» Extract to read
Step by step solution

01

Calculate the Sample Means and Standard Deviations

Our samples provide us with the following data: \n mean of the luxury group (\( \bar{x}_1 \)) = 3187 miles, \n mean of compact group (\( \bar{x}_2 \)) = 3214 miles, \n standard deviation of the luxury group (\( s_1 \)) = 42.40 miles, \n standard deviation of the compact group (\( s_2 \)) = 50.70 miles.

02

Calculate the Standard Error of the Difference

Given that the two standard deviations should theoretically be the same, we take their average as our best estimate of the common standard deviation. So we calculate the pooled standard deviation \( s_p \) using the formula: \[ s_p = \sqrt{\frac{(n_1 - 1)s_1^2 + (n_2 - 1)s_2^2}{n_1 + n_2 - 2}} \] where \( n_1 \) is the size of the first sample and \( n_2 \) is the size of the second sample. After calculating \( s_p \), we can calculate the standard error of the difference (\( SE \)) using the formula: \[ SE = s_p \sqrt{1/n_1 + 1/n_2} \]

03

Construct the Confidence Interval

The formula to create a 95% confidence interval for the difference in means is: \[ CI = (\bar{x}_2 - \bar{x}_1) \pm (t^* \cdot SE) \] where \( t^* \) is the critical t-values for a 95% confidence interval with \( n_1 + n_2 - 2 \) degrees of freedom.

» Dataset content
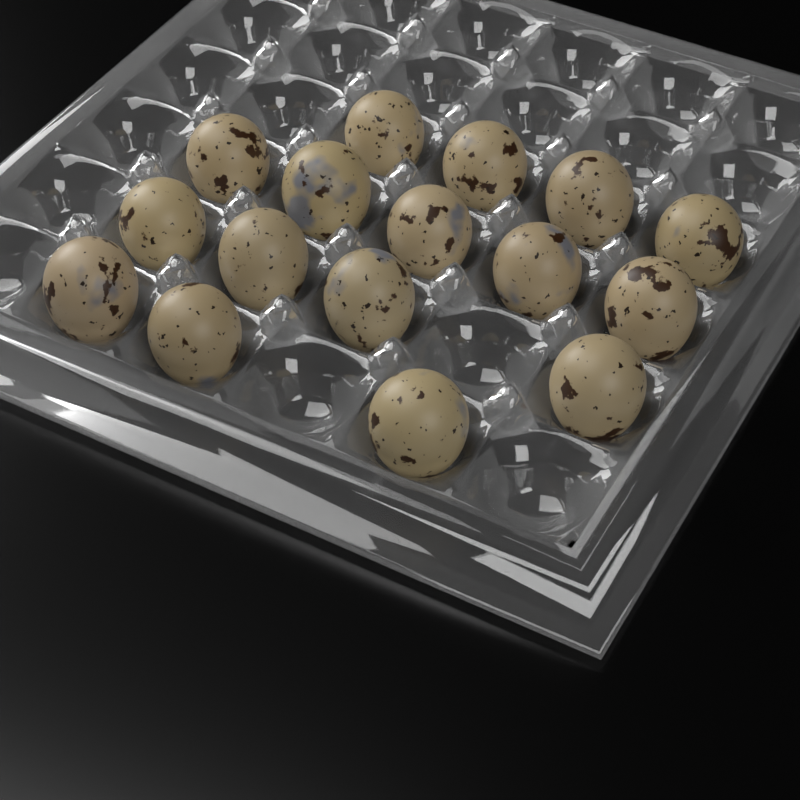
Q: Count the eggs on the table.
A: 16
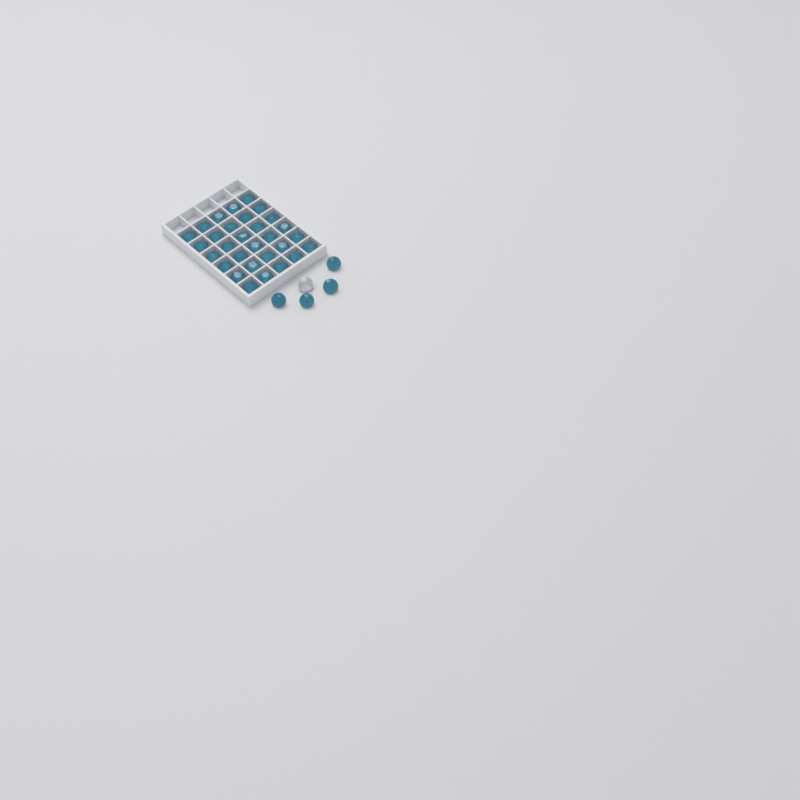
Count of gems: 35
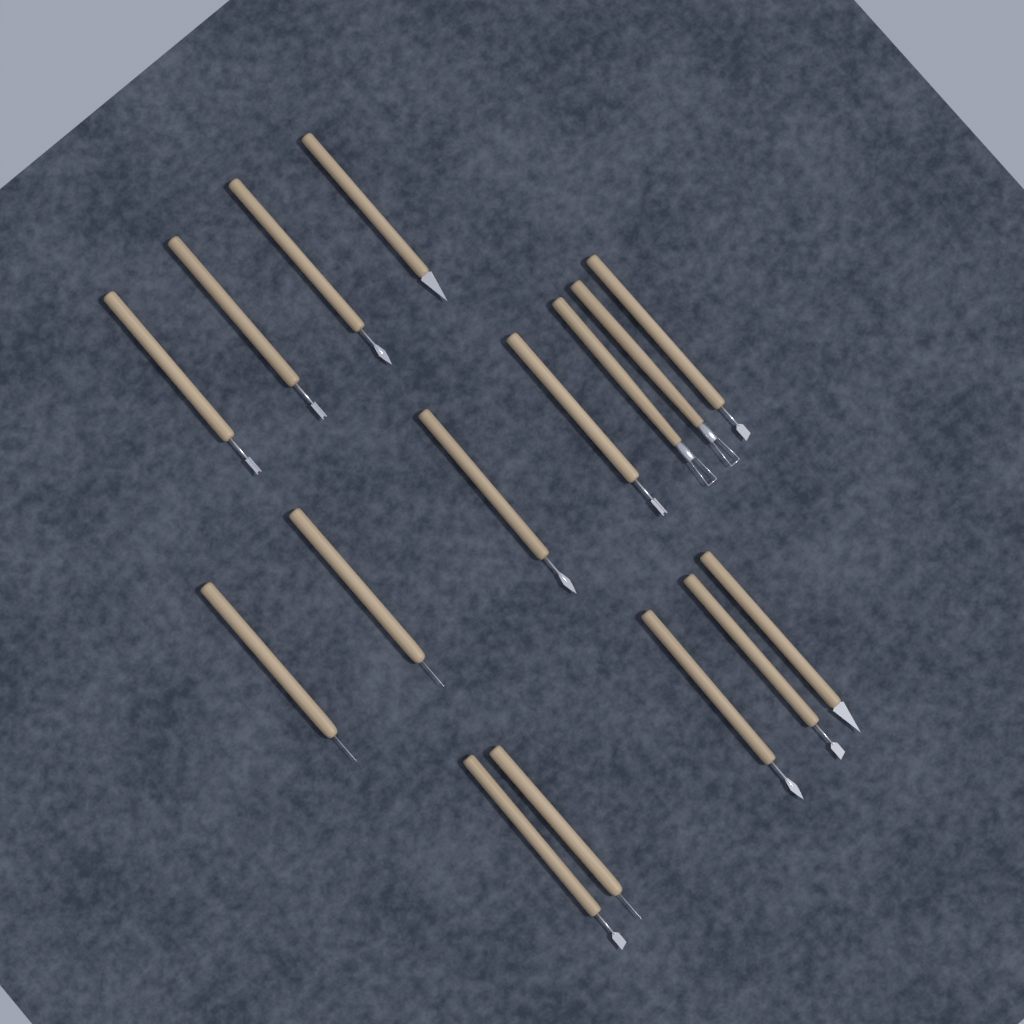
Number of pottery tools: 16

» Your tasks
**a.** Answer these questions from the step-by-step solution:
(i) What is the standard deviation of the luxury group?
(ii) What does the solution take as the best estimate of the common standard deviation?
(iii) With how many degrees of freedom are the critical t-values for the 95% confidence interval found?
**b.** Reproduce word for word the passage of the step-by-step solution starting at "Step by step" and ending at "s_2 \)) = 50.70 miles.".

» Full solutions
**a.**
(i) 42.40 miles
(ii) The average of the two standard deviations
(iii) \( n_1 + n_2 - 2 \)

**b.**
Step by step solution

01

Calculate the Sample Means and Standard Deviations

Our samples provide us with the following data: \n mean of the luxury group (\( \bar{x}_1 \)) = 3187 miles, \n mean of compact group (\( \bar{x}_2 \)) = 3214 miles, \n standard deviation of the luxury group (\( s_1 \)) = 42.40 miles, \n standard deviation of the compact group (\( s_2 \)) = 50.70 miles.